- **INSTRUCTIONS FOR THE TASK**
Which of the lines in the data below contain the string "wrist"? Copy each of them.

- **PROVIDED INFORMATION**
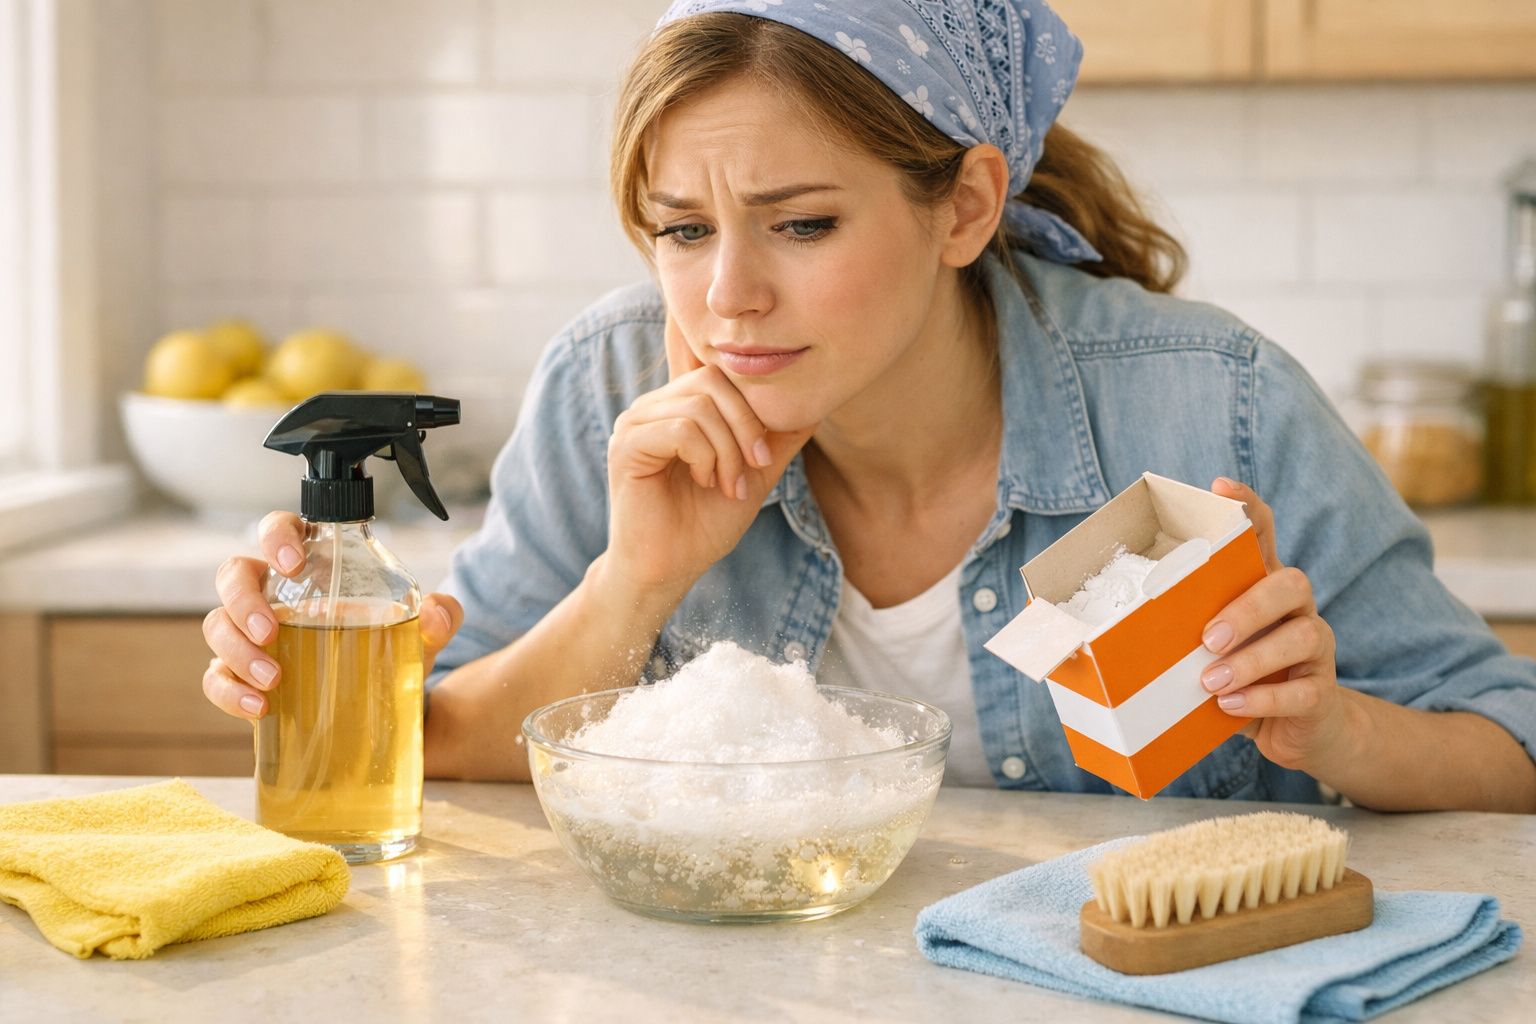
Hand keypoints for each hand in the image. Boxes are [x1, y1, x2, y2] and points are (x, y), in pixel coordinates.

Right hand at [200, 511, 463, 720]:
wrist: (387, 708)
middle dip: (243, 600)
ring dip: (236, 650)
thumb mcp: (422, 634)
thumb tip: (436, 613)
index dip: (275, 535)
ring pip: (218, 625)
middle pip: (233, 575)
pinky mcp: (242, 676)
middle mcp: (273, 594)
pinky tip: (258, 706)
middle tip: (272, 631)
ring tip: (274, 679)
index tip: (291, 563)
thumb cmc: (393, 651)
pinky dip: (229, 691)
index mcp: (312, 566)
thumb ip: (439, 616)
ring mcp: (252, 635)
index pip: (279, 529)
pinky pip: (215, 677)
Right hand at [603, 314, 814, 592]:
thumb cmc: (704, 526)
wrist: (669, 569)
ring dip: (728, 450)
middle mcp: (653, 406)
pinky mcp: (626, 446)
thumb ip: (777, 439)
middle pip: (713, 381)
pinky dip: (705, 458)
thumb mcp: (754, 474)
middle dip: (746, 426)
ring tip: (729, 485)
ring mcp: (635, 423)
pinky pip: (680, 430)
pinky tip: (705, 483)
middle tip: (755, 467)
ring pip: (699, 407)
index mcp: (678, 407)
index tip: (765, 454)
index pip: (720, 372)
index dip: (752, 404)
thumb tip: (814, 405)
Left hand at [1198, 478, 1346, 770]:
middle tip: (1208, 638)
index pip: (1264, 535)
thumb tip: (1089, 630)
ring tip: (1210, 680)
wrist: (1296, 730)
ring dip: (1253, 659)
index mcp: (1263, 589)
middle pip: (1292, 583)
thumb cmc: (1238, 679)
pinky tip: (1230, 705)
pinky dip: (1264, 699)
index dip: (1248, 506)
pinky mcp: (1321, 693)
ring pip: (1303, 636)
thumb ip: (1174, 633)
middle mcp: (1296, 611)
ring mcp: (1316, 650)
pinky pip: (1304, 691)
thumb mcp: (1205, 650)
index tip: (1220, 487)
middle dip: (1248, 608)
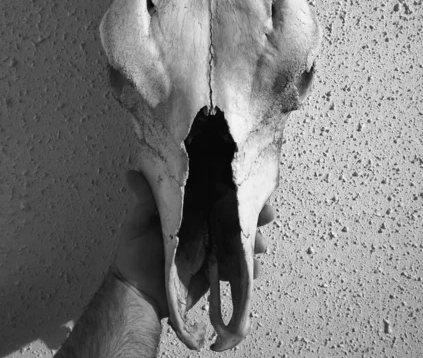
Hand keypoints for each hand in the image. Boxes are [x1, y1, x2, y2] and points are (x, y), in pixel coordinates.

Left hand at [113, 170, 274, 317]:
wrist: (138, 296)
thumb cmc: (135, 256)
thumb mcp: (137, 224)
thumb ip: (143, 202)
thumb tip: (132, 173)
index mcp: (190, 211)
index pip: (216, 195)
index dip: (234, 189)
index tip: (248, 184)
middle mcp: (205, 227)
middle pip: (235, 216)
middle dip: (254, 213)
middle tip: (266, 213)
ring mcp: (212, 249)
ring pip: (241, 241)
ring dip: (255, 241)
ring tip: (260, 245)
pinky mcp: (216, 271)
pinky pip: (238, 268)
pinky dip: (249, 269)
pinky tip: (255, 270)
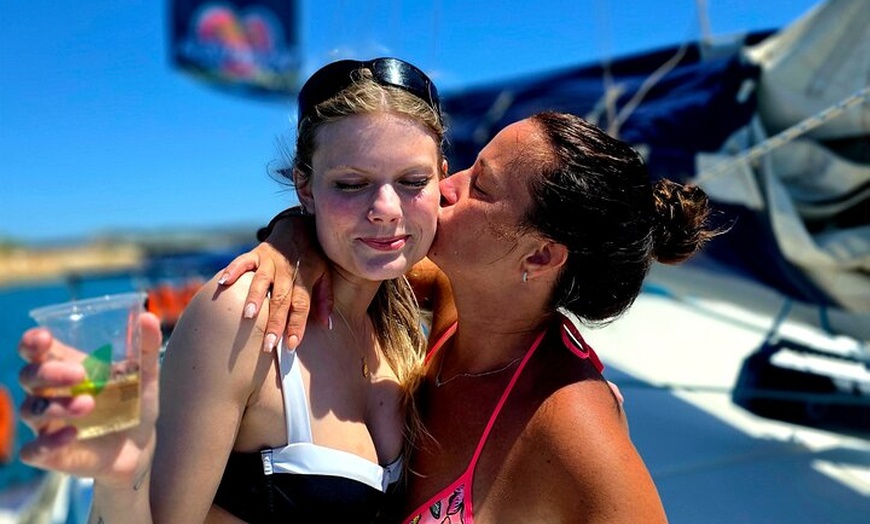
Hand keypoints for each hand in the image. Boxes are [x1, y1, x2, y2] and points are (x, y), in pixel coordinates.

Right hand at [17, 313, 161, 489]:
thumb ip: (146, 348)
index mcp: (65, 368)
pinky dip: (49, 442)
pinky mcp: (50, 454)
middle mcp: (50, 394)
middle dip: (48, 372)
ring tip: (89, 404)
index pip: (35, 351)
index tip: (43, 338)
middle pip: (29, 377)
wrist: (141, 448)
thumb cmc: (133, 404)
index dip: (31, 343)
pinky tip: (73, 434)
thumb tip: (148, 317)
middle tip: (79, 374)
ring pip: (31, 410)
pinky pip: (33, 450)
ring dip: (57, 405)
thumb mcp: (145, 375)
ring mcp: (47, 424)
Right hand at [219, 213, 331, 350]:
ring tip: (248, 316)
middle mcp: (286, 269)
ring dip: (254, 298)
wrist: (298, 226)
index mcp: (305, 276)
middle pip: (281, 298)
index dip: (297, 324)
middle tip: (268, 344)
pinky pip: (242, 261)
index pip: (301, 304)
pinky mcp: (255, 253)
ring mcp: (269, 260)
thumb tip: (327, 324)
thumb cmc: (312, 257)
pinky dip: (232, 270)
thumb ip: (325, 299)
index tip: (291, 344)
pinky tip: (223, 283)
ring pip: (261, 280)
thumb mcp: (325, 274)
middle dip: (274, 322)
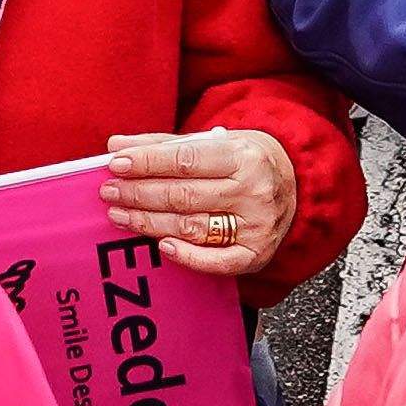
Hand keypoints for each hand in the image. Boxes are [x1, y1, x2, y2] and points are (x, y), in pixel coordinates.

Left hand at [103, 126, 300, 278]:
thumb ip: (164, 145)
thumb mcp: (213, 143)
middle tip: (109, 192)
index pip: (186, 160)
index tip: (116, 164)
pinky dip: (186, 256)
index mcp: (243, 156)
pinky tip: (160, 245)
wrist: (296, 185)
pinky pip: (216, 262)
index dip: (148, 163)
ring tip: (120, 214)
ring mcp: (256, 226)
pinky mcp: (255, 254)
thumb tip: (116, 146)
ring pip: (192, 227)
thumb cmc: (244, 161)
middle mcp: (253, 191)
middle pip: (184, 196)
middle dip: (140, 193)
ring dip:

- **SOLUTION TO THIS TASK**
wrist: (387, 708)
wrist: (669, 569)
wrist: (1296, 730)
wrist: (138, 296)
wrist: (141, 448)
wrist: (298, 226)
wrist: (296, 185)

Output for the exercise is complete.